US Secretary of State Rex Tillerson has recused himself from issues related to a controversial pipeline project, a state department letter said.
The former chief of oil giant ExxonMobil removed himself from discussions concerning the TransCanada Corporation’s application for a permit for the Keystone XL pipeline.
Canada-US pipeline project meets resistance
“He has not worked on that matter at the Department of State, and will play no role in the deliberations or ultimate resolution of TransCanada’s application,” a letter from Katherine McManus, the state department’s deputy legal adviser, read on Thursday.
McManus wrote Tillerson had recused himself from the matter in early February.

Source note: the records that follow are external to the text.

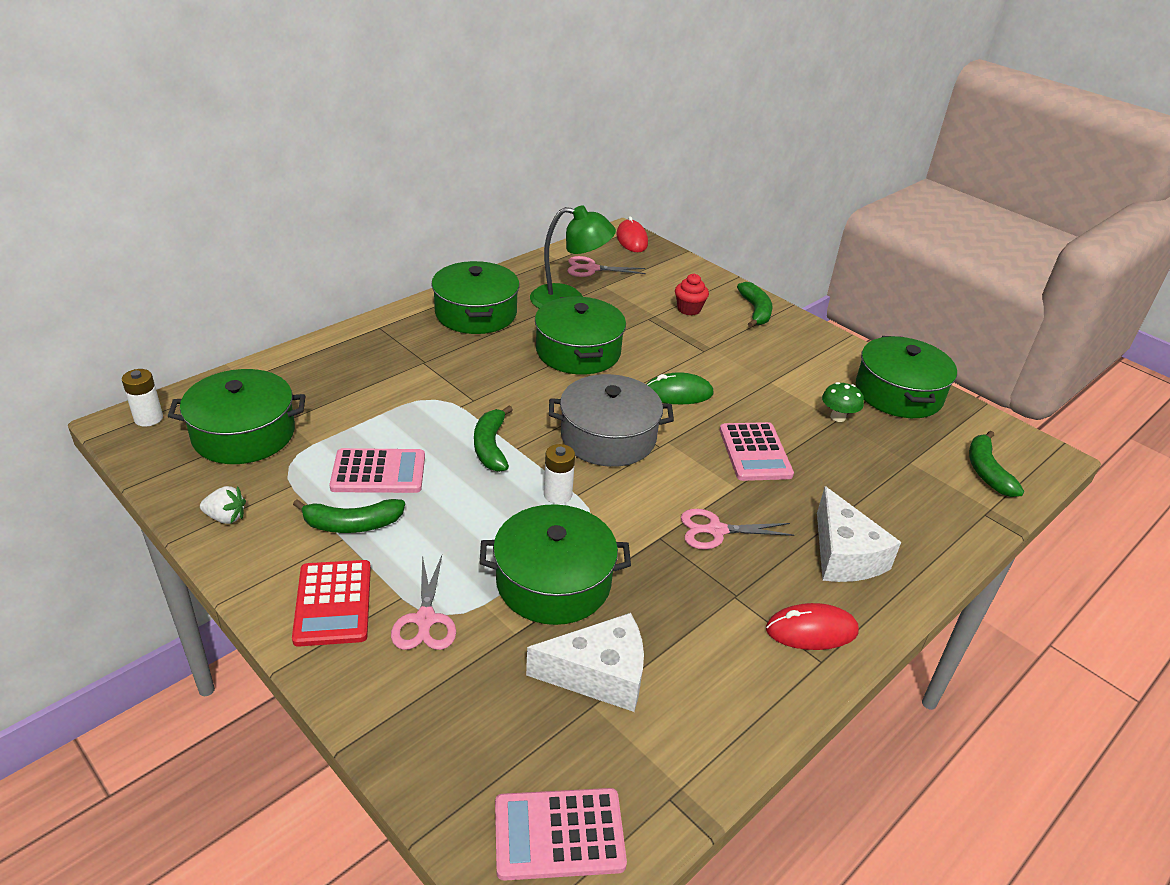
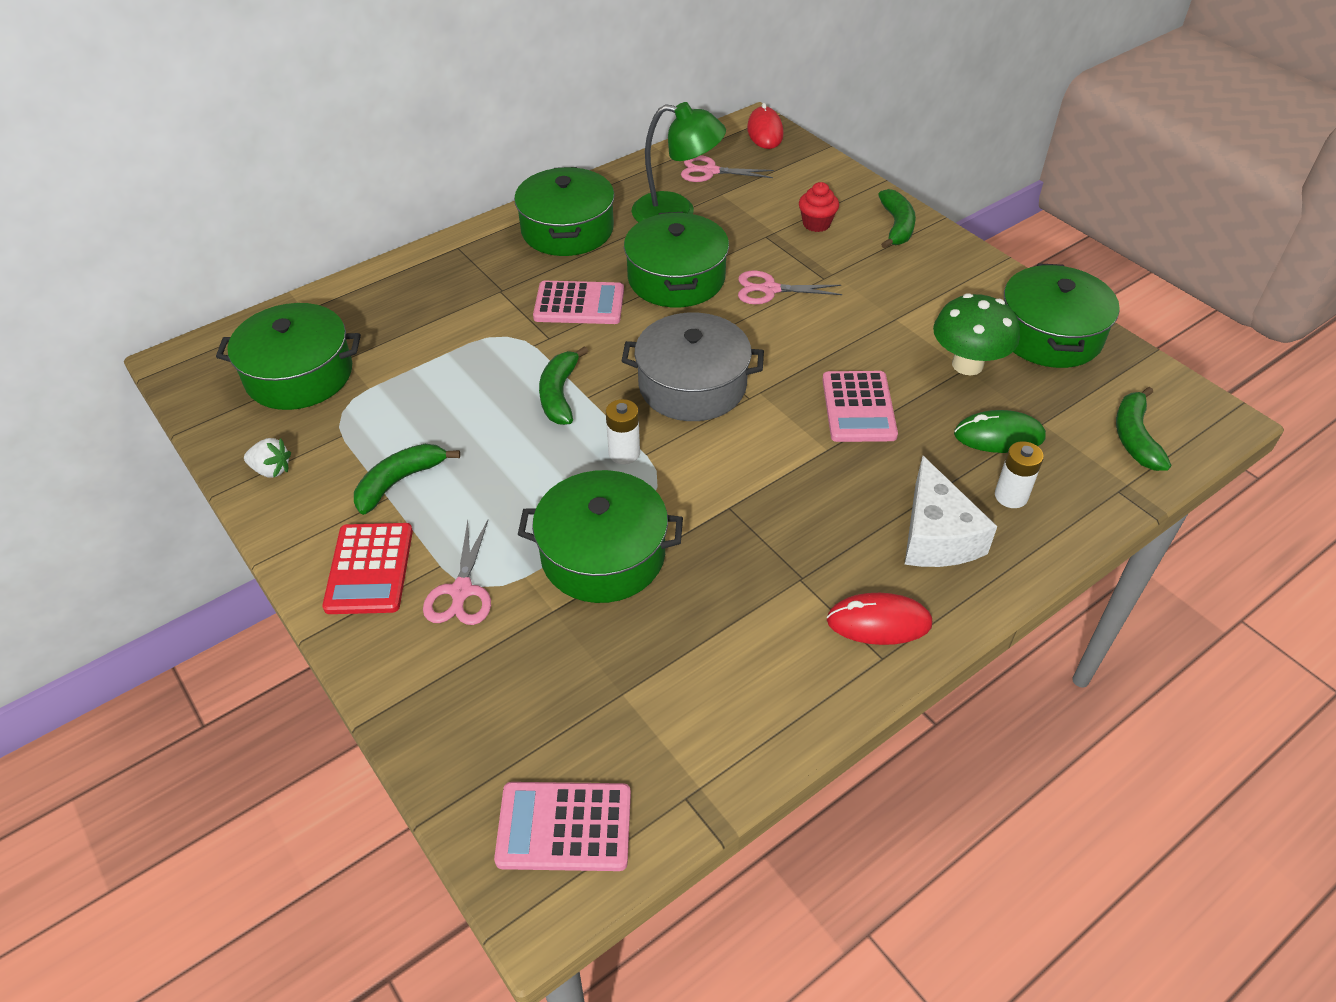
camera: 10 degrees right, 10 degrees up
(148, 418) = (204, 355): white battery -> white battery (1011, 496)
(352, 524) = (399, 481): green banana -> green banana turned 135 degrees clockwise
(378, 472) = (434, 422): pink calculator -> pink calculator (579, 304)
(599, 675) = (635, 661): white cheese -> none
(678, 393) = (782, 332): green mouse -> green mouse (999, 436)
(716, 530) = (794, 501): pink scissors -> pink scissors (769, 289)
(838, 417) = (967, 365): green mushroom -> green mushroom, size x1.73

The letter came after Greenpeace wrote to officials on Wednesday, urging Tillerson to recuse himself on decisions regarding the multibillion-dollar pipeline project because ExxonMobil could benefit from its construction.
“Secretary Tillerson’s recent employer, ExxonMobil, is heavily invested in producing crude oil from Canada’s tar sands and would directly and predictably benefit from the approval of TransCanada’s Presidential Permit,” Greenpeace wrote.
— Greenpeace USA (@greenpeaceusa) March 10, 2017
TransCanada had tried for more than five years to build the 1,897km pipeline until former President Barack Obama rejected it in November 2015 amid pressure from environmentalists.
TransCanada resubmitted its application after President Donald Trump signed an executive order in January that helped smoothed the path for its construction.
The project is designed to link existing pipeline networks in Canada and the US to bring crude oil from Alberta and North Dakota to refineries in Illinois en route to the Gulf of Mexico.
Exxon has a majority stake in Imperial Oil, a company that operates an oil sands project in northern Alberta.
During Tillerson’s confirmation hearings in January, some senators faulted him for failing to promise to recuse himself from matters related to ExxonMobil businesses for his entire term as secretary of state rather than only the one year required by law.